Conditional power (CP) is also a key concept. It considers the probability of rejecting the null hypothesis in the remainder of the trial, taking into account both the second and third interim analyses. The researchers emphasize that uncertainty in the effect size must be considered when using conditional power for recalculation rules.
Trial Designs
The study contrasts two main types of trial designs: group sequential designs and designs with sample size recalculation. In group sequential designs, the sample sizes for all three stages are fixed in advance. In contrast, designs with recalculation allow the sample sizes for the second and third stages to be adjusted based on the interim results.
The authors focus primarily on recalculation at the first interim analysis, noting its similarity to sample size calculation in a two-stage adaptive trial. They highlight that in a three-stage trial, the remaining sample size is stochastic, influenced by whether the trial continues to the third stage.

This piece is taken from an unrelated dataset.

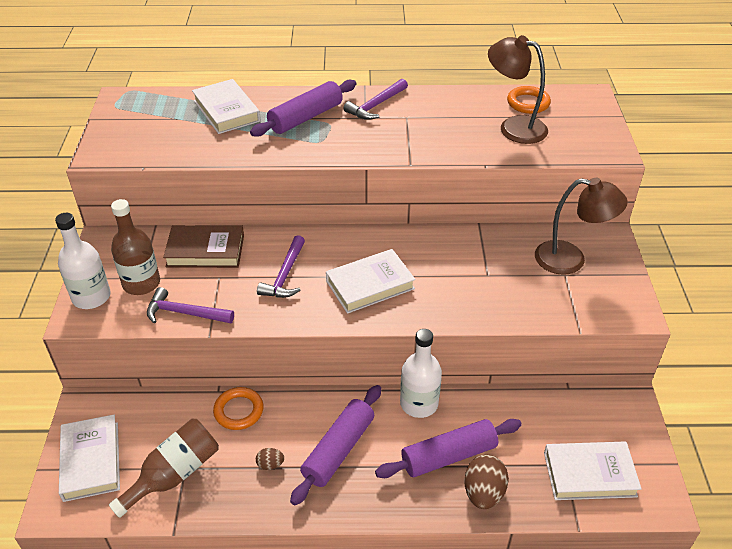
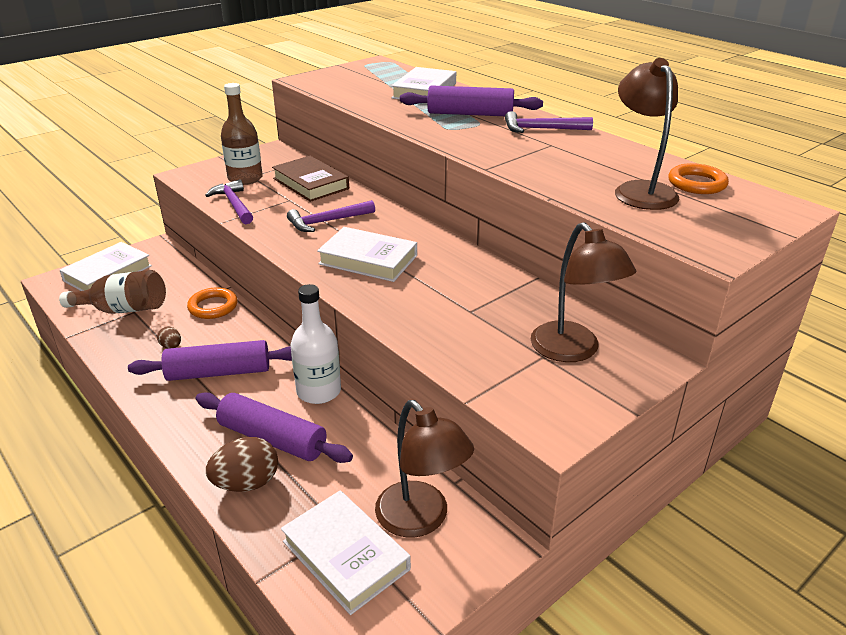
camera: 50 degrees right, 10 degrees down
(91, 297) = (210, 170): white bottle -> none
(587, 422) = (421, 520): none -> brown lamp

Impact of First-Stage Sample Size
The choice of the first-stage sample size (n1) is shown to significantly impact both the sequential testing procedure and the potential benefits of recalculation. A small n1 may provide limited information for sample size adjustment, while a large n1 may reduce the flexibility to adapt. The researchers note that there is currently no consensus on the optimal choice of sample sizes for interim analyses in three-stage trials.
Implications for Clinical Trials
This research provides valuable insights into the design and analysis of three-stage clinical trials with sample size recalculation. By carefully considering the conditional rejection probability and conditional power, researchers can make informed decisions about adjusting sample sizes during the trial, potentially improving the efficiency and success rate of clinical investigations.